--- Text provided ---
[Start of Attachment]
The cspa_test_plot() function displays the estimated conditional mean functions $\hat{h}_j(x)$ , their lower envelope, and the confidence bound:

cspa_test_plot(result)

CSMS: Confidence Set for the Most Superior

When there is no a priori benchmark, the CSMS inverts the CSPA test for each candidate and collects those that are not rejected:

csms(losses, X, level = 0.05, trim = 2, method_names = c("AR1", "HAR", "HARQ", "LASSO"))

Predictive Regressions

IVX-Wald Test

Robust test for return predictability with potentially persistent predictors:

n <- 300
x <- cumsum(rnorm(n))
y <- 0.02 * x + rnorm(n)

ivx_wald(y, as.matrix(x), K = 1, M_n = floor(n^(1/3)))
[End of Attachment]
Write what comes next in the R testing guide, picking up after its final line. The entries have nothing to do with the R testing guide.

--- Data ---
[Start of Attachment]
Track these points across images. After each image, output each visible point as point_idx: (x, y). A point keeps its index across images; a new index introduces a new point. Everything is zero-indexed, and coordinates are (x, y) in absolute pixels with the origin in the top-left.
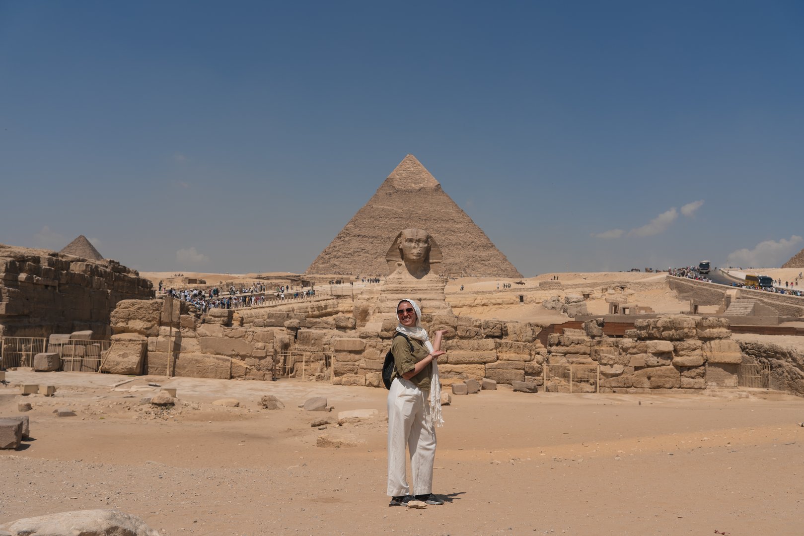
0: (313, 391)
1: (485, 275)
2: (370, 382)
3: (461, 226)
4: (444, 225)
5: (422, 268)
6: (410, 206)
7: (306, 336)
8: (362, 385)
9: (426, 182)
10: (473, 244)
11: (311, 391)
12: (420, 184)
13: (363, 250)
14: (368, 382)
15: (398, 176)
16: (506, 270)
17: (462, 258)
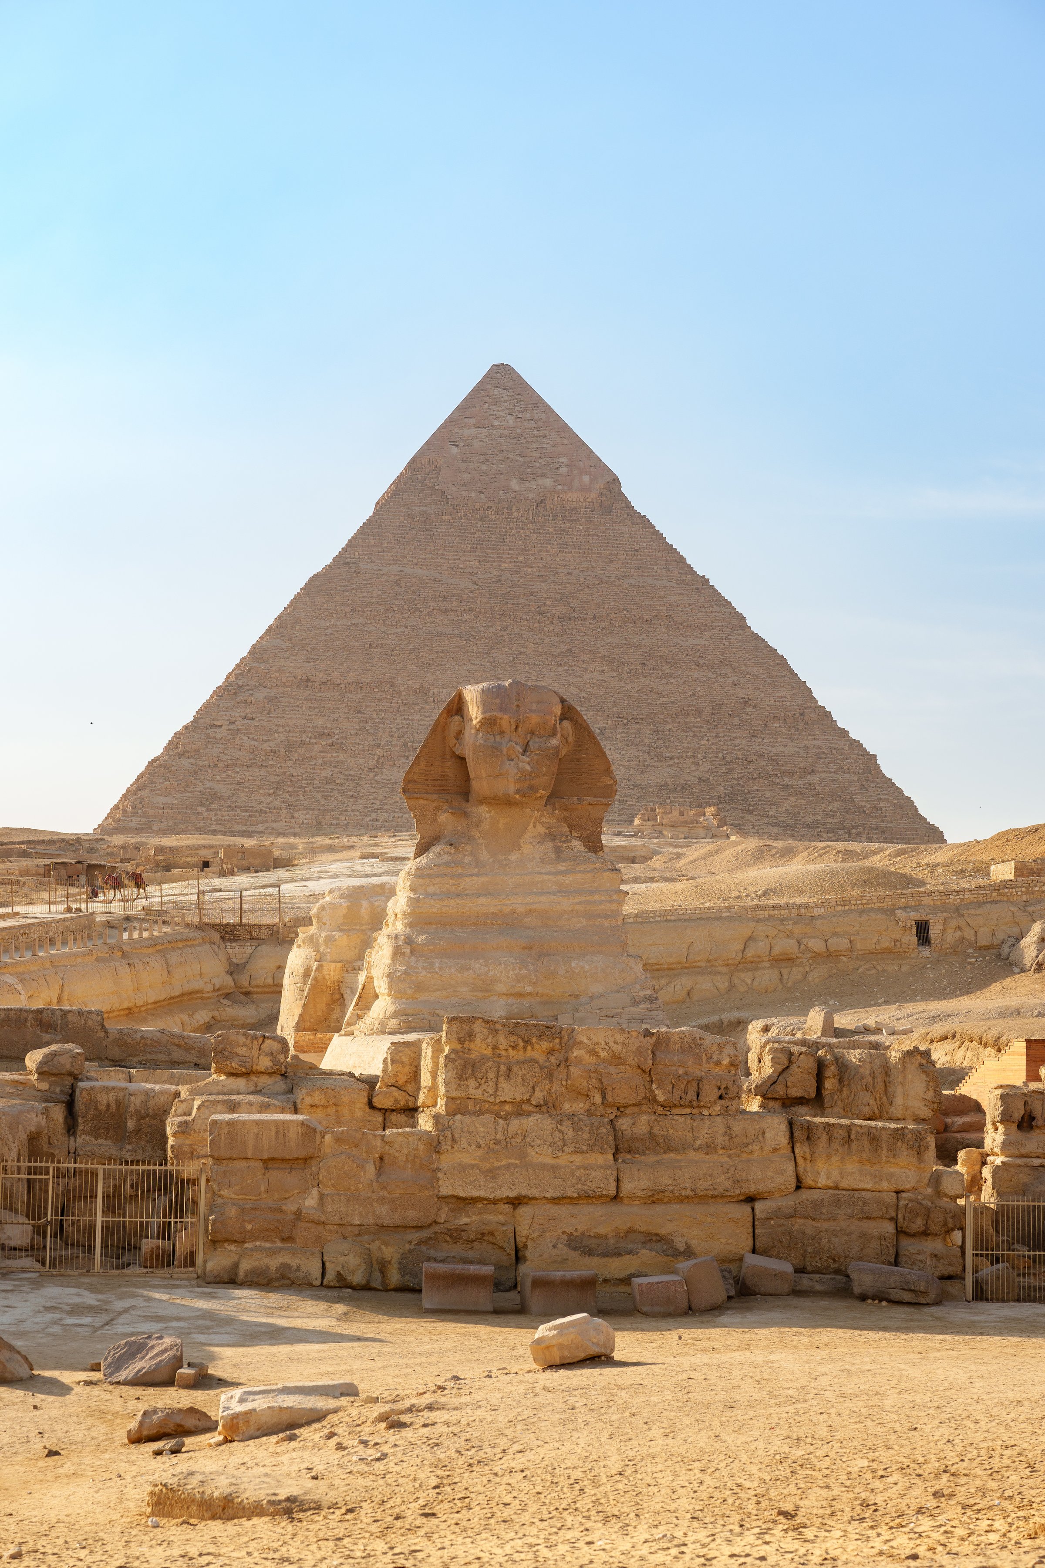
0: (133, 1307)
1: (793, 828)
2: (339, 1274)
3: (701, 642)
4: (635, 639)
5: (541, 829)
6: (504, 566)
7: (108, 1105)
8: (311, 1285)
9: (564, 470)
10: (749, 709)
11: (126, 1311)
12: (540, 481)
13: (321, 735)
14: (330, 1276)
15: (455, 450)
16: (876, 808)
17: (705, 766)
[End of Attachment]
--- Output of the exercise ---
#> 
#> ╭────────────────────────────────────────────────────╮
#> │      IVX-Wald Test for Predictive Regressions      │
#> │  (Kostakis, Magdalinos, and Stamatogiannis, 2015)  │
#> ├────────────────────────────────────────────────────┤
#> │ H0: No predictability (all coefficients = 0)       │
#> │ H1: At least one predictor is significant          │
#> ├┄┄┄┄┄┄┄┄┄┄┄┄┄┄┄┄┄┄┄┄┄┄┄┄┄┄┄┄┄┄┄┄┄┄┄┄┄┄┄┄┄┄┄┄┄┄┄┄┄┄┄┄┤
#> │ Test Results:                                      │
#> │  IVX-Wald statistic: 13.4596                       │
#> │  P-value: 0.0002                                   │
#> ├┄┄┄┄┄┄┄┄┄┄┄┄┄┄┄┄┄┄┄┄┄┄┄┄┄┄┄┄┄┄┄┄┄┄┄┄┄┄┄┄┄┄┄┄┄┄┄┄┄┄┄┄┤
#> │ Details:                                           │
#> │  Observations (T): 300                             │
#> │  Predictors (r): 1                                 │
#> │  Forecast horizon (K): 1                           │
#> │  Reference distribution: Chi-sq(1)                 │
#> ├┄┄┄┄┄┄┄┄┄┄┄┄┄┄┄┄┄┄┄┄┄┄┄┄┄┄┄┄┄┄┄┄┄┄┄┄┄┄┄┄┄┄┄┄┄┄┄┄┄┄┄┄┤
#> │ IVX Coefficients:                                  │
#> │    beta_1: 0.0249                                  │
#> ╰────────────────────────────────────────────────────╯

Elliott-Muller Test

Tests the null hypothesis of constant regression coefficients against the alternative of general time variation:

X <- matrix(rnorm(n * 2), n, 2)
y2 <- X %*% c(0.5, -0.3) + rnorm(n)

qll_hat(y2, X, L = floor(n ^ (1 / 3)))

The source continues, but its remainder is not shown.